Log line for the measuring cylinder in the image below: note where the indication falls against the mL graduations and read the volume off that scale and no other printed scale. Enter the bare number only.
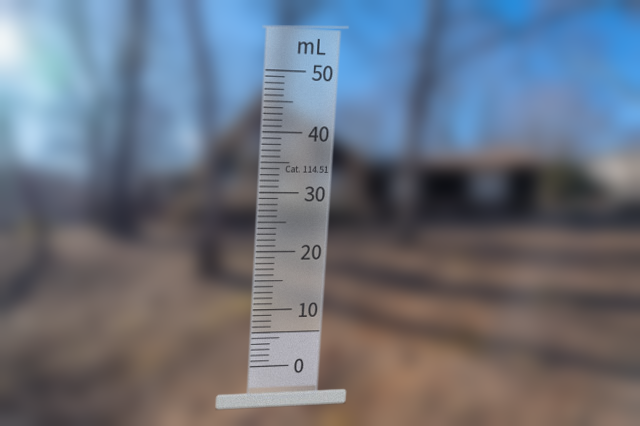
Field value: 6
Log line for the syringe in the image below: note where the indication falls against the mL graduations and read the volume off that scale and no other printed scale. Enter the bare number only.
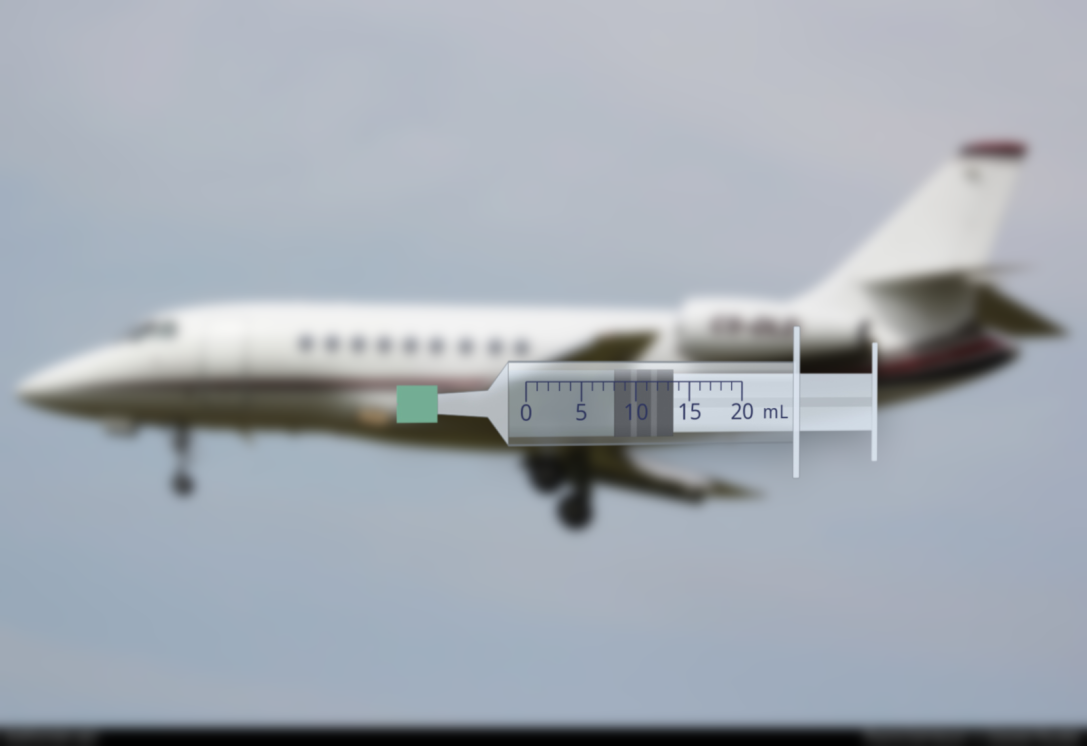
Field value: 8
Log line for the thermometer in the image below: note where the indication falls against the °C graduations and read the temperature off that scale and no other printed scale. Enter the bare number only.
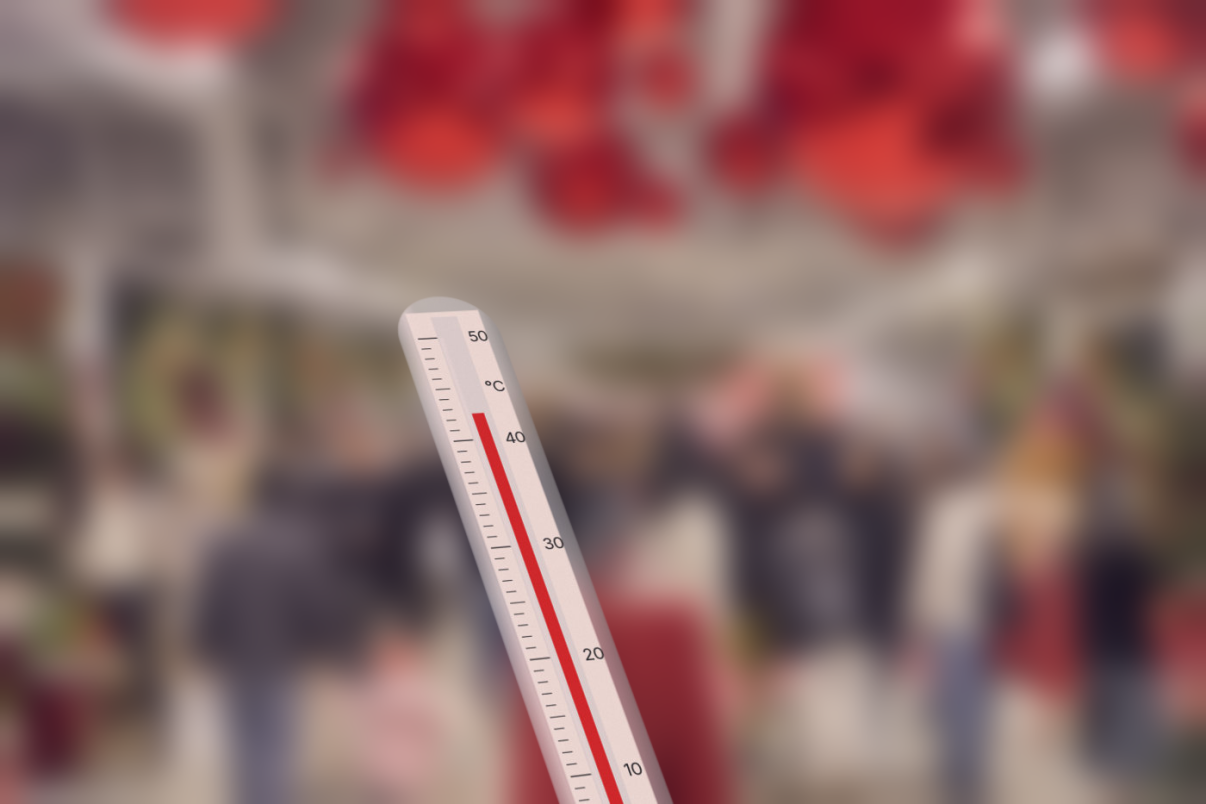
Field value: 42.5
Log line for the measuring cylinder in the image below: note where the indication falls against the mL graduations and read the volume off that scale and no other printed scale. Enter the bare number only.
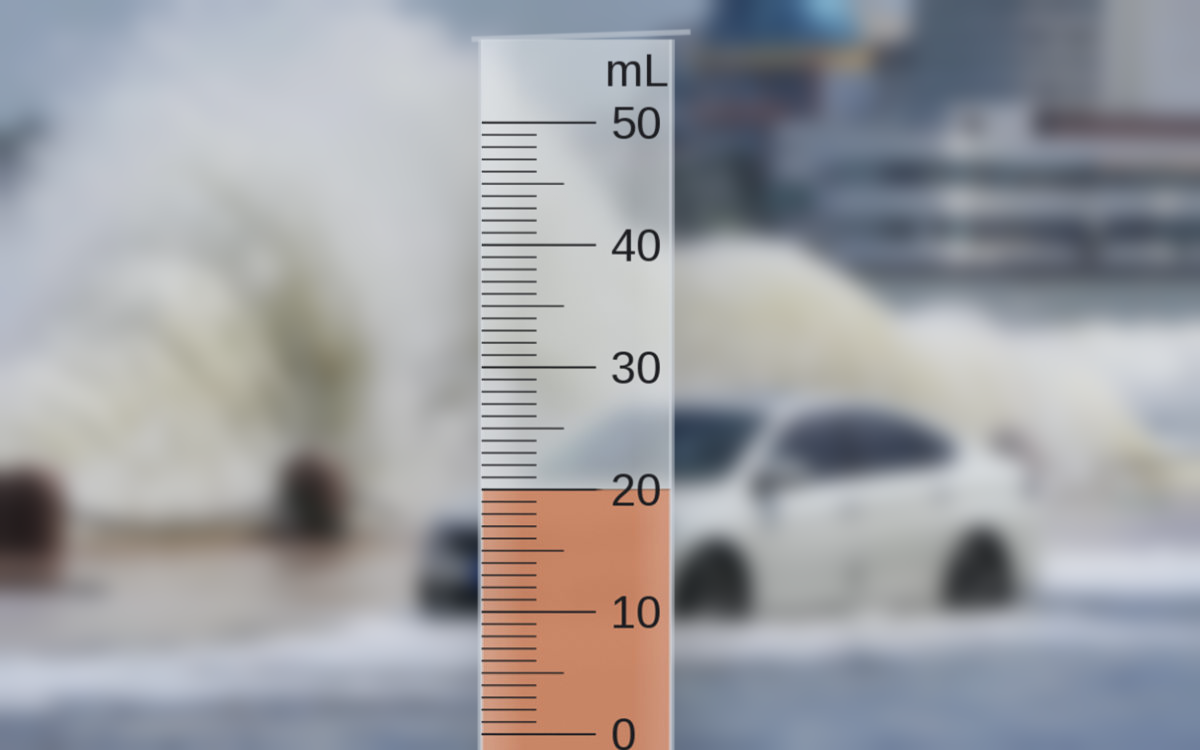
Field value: 20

:: What the exercise asks ::
Convert every line of the items above into a numbered list, omitting any blank lines and leaving the pictures out.

:: Answer for this exercise ::
1. Log line for the measuring cylinder in the image below: note where the indication falls against the mL graduations and read the volume off that scale and no other printed scale. Enter the bare number only.
2. Field value: 6
3. Log line for the syringe in the image below: note where the indication falls against the mL graduations and read the volume off that scale and no other printed scale. Enter the bare number only.
4. Field value: 8
5. Log line for the thermometer in the image below: note where the indication falls against the °C graduations and read the temperature off that scale and no other printed scale. Enter the bare number only.
6. Field value: 42.5
7. Log line for the measuring cylinder in the image below: note where the indication falls against the mL graduations and read the volume off that scale and no other printed scale. Enter the bare number only.
8. Field value: 20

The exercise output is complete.